We have provided aid to the textile workers who were victims of the collapse in Dhaka of the Rana Plaza industrial building in 2013 (aid to the hospitalized first, and then the purchase of sewing machines for women workers with lifetime disabilities), or to villages affected by floods or exceptional cold in the north. We have been able to carry out these actions, particularly thanks to the financial assistance that the association Europe solidaire sans frontières (in France) has been able to send us. Aid to the victims of humanitarian disaster - industrial, climatic - has become more and more a part of the tasks of the BKF-BKS.

As in many other countries of the South, we are also helping occupations of land left in fallow by big landowners (or whose ownership is disputed). A special feature in Bangladesh is that these lands occupied by the poor peasants are often big strips of sands appearing in the meanders of the rivers and can change location with time.

Can you tell us about the “caravans” that you have organized in the past few years?

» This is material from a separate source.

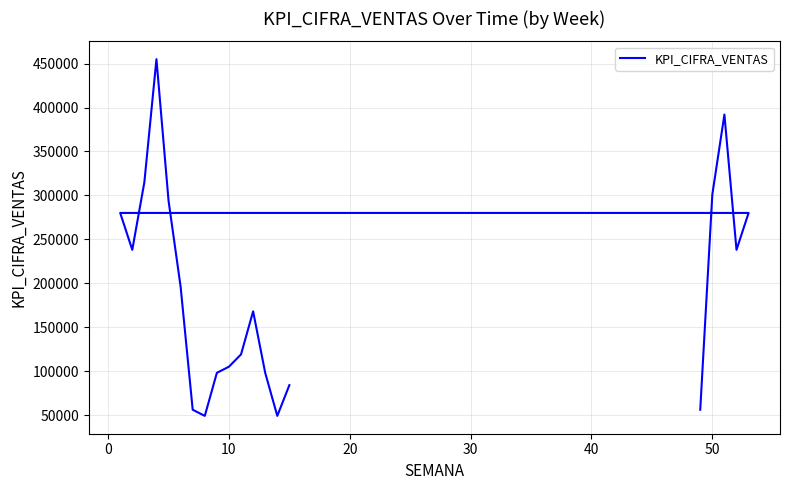

Does the chart display data point markers on the line(s)?

No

For four years, we have organized Caravans for climate justice, food sovereignty and the rights of women, gender equality, in order to emphasize the interaction between all these areas. On November 14, 2014, the caravan first went through a good part of Bangladesh before travelling to India, and then back up to Nepal to participate in a regional people’s summit. Our caravans have always included foreign delegations from, in particular, other Asian countries (India, Sri Lanka, Nepal, Indonesia and the Philippines), but also Europe and elsewhere (this year the United Kingdom, Germany, Sweden, the United States and Australia). We have expanded our links including through participation in the sessions of the International Institute for Research and Education (IIRE) in Manila, in the Philippines.

At each of the twelve stages of our caravan, we organize debates and seminars with the local population, so as to multiply exchanges and awareness of the importance of climate change issues and the role played by agro-industry, such as the dissemination of GMOs. We have promoted local varieties of seeds and smallholder agriculture, studied the use of solar energy (and other sources of renewable energy), fertilizers and organic pesticides, or the organic production of pineapples and taken into account the claims of agricultural labourers. In Calcutta, in India, we have met with associations of the urban poor. In Katmandu, Nepal, the movements met to present their alternatives and responses to the climate crisis.

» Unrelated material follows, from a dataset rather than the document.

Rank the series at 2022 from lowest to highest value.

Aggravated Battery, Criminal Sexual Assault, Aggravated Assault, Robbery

Over the exchanges, our common problems have emerged, faced with the hoarding of land in the hands of the rich, the consequences of the industrialization of agriculture, indebtedness, sexual discrimination (with particularly the double working day, in the fields and at home), the disruption of the climate.

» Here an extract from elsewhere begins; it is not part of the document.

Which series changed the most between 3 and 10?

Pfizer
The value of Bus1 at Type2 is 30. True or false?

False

Being in India and Nepal was particularly important. There is a growing cooperation, under the current Prime Minister of India, Modi, between the ruling circles in India and Bangladesh. There is a need to strengthen the cooperation of the popular movements and, in particular, between member associations of La Via Campesina. In addition, the border between our two countries is the subject of tensions, exacerbated by migration due to climate disorder; we must combat the rise of xenophobia, reinforce feelings of solidarity, the belief that we must unite in the face of adversity. To do this, we must meet.

We are confronted by a hardening of regimes that restrict freedom of movement. Thus, a visa has been required by the Indian authorities of Bangladeshis to let them go to Nepal, which was not possible and some of the members of the Caravan were not able to participate in the final stage. It was a great frustration, after such a path!

We will not organize the next caravan this year, but in 2016. We have also proposed a mobilization against the construction of a nuclear power plant planned by the government in collaboration with Russia.

In all these areas, the coordination of popular movements at the international level is we believe essential.